The reason I changed it to perceptive engagement is because, as I was talking about the person who trips in the street, the pseudo-empathic person would make a big show of going over and saying, “Are you alright? Are you OK?” and increase the shame of the person who showed, so clearly, they did not want to be seen at that moment. Do you hear the difference?

It’s not always action. Perceptive engagement means that you’re engaging in a way that shows that you really are focused on what the person wants and needs.

TS: We began this conversation about the six aspects of empathy by saying that for somebody who wants to develop more empathy, it’s important for them to know which of these six aspects they might want to work on. Talk to me a little bit about that, how understanding these six aspects helps me know, where do I go if I want to increase my ability to be an empathic person?
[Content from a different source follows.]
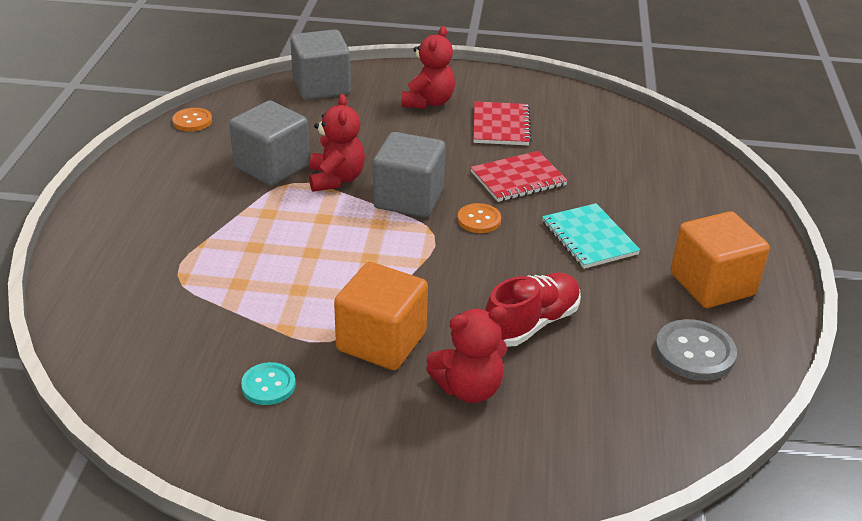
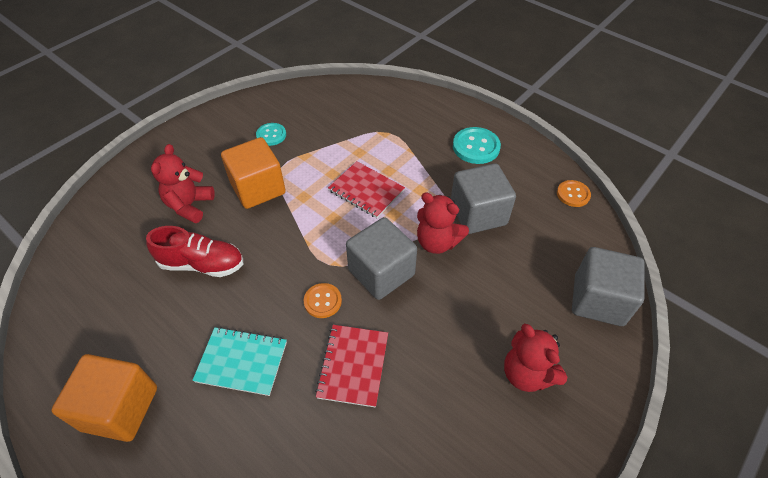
camera: 125 degrees right, 15 degrees up
(156, 197) = (476, 147): none -> turquoise button
(501, 126) = (447, 412): red notebook -> red notebook (366, 190)
(531, 323) = (202, 264): red shoe -> red shoe turned 75 degrees counterclockwise
(694, 352) = (90, 336): grey button -> none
KM: With emotion contagion, if you do it a lot already, then you’re going to want to make sure your empathic accuracy and your emotion regulation are really quite good, because you’re taking in so much. You need lots of skills. If you don’t pick up emotion from others, then fiction, especially drama and movies, so that you can sort of get your organism understanding what it is when emotions move back and forth. Looking at art, music, anything where it’s a controlled space where you can uptake emotions in a way that feels safe and workable.
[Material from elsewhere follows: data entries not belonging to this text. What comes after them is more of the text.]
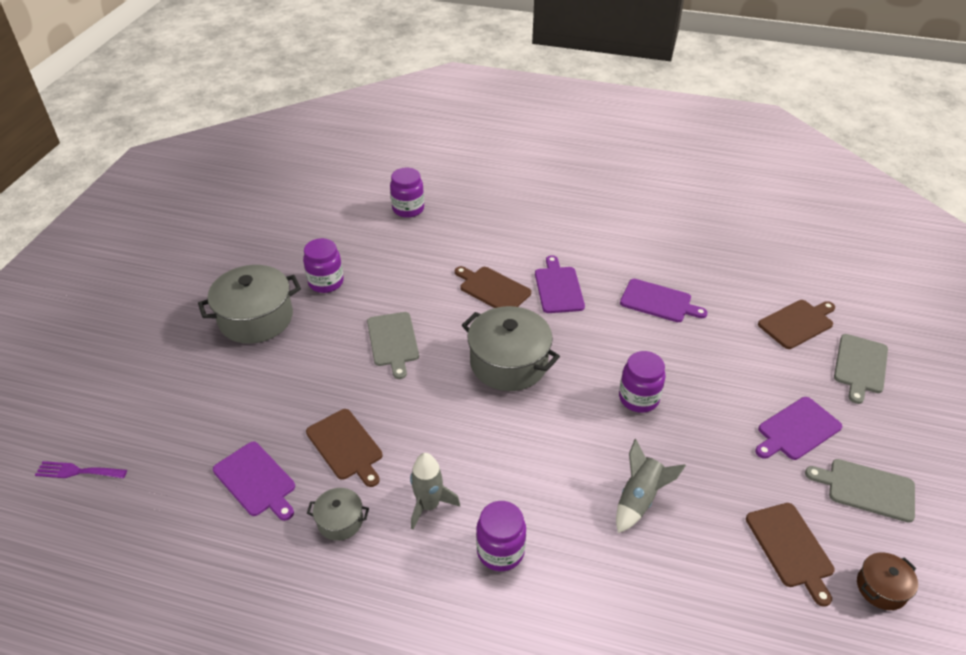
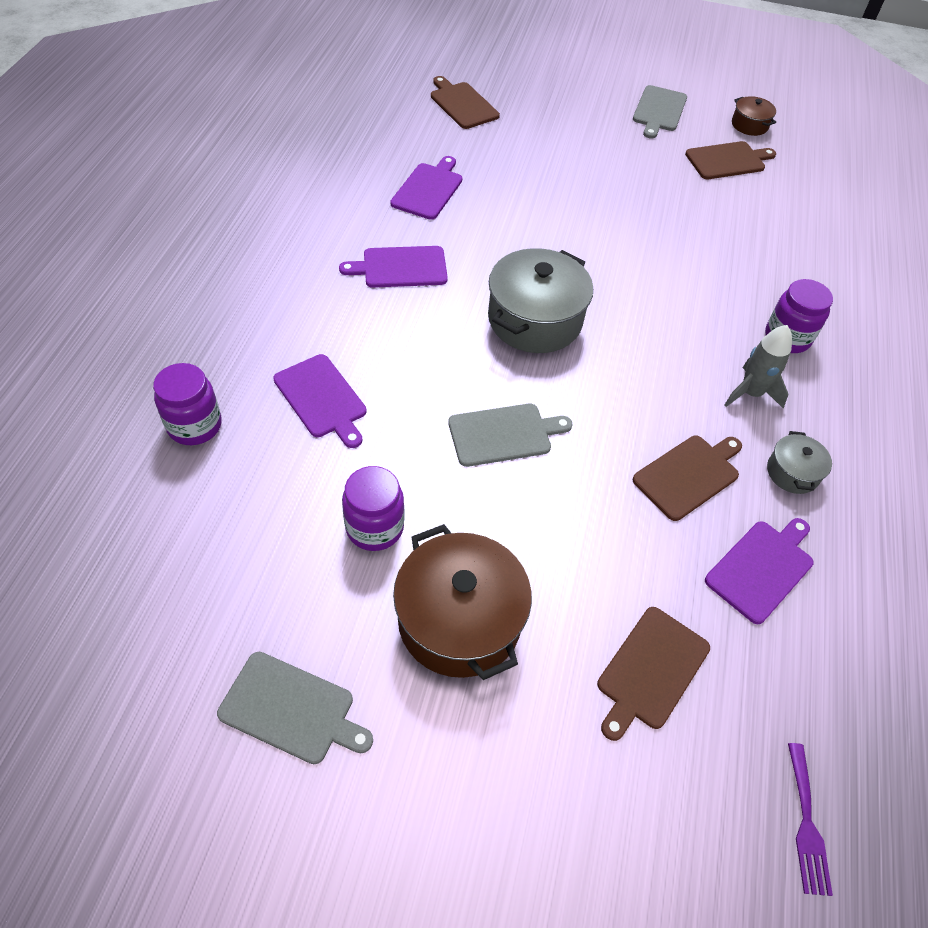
camera: 95 degrees left, 10 degrees up
(256, 318) = (459, 620): grey pot -> brown pot
(493, 289) = (400, 329): brown cutting board -> brown cutting board (651, 670)
(638, 398) = (577, 223): purple jar -> none
(639, 499) = (702, 238): grey rocket -> none
(797, 430) = (601, 132): purple cutting board -> purple cutting board (322, 398)
(860, 366) = (519, 82): grey cutting board -> grey cutting board (291, 709)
Perspective-taking—fiction, again. Concern for others—that one is a difficult one, because for so many people, concern for others has, as I said—there were like nine things in concern for others. That’s something to look at in terms of therapy sometimes, if you just cannot muster concern for others. Also, a lot of our talk, especially for women, about concern for others is, [don’t] give up your life. So, a lot of women have a very conflicted relationship with that area.

For the rest of them—the skills in the book—I talk about specifically. If you have trouble here, let’s look at this. If you have trouble there, let’s look at this. Using Richard Davidson’s work as well—talking about the way that your brain can change. That each of these things, even though you feel like, “OK, this is just who I am and this is how it is and I’m stuck.” It’s actually not true. You can definitely make changes to each of these areas.

TS: Now, Karla, there’s a lot more that I want to talk to you about, because we’ve actually only dug into the first one-eighth of the book, The Art of Empathy—or something like that, which is only the first couple of chapters of the book—where you lay out the model of empathy that you’re working with. So, let’s have a part two to our conversation.

Karla McLaren is the author of a new book called The Art of Empathy: A Complete Guide to Life’s Most Essential Skill. She’s also written a book published by Sounds True on The Language of Emotions: What Your Feelings Are Trying to Tell You and offers an online course on Emotional Flow: Becoming Fluent in the Language of Emotions.

This is part one of our conversation on the art of empathy. Thank you, Karla.

KM: Thank you!

TS: SoundsTrue.com. Many voices, one journey. Thanks for listening.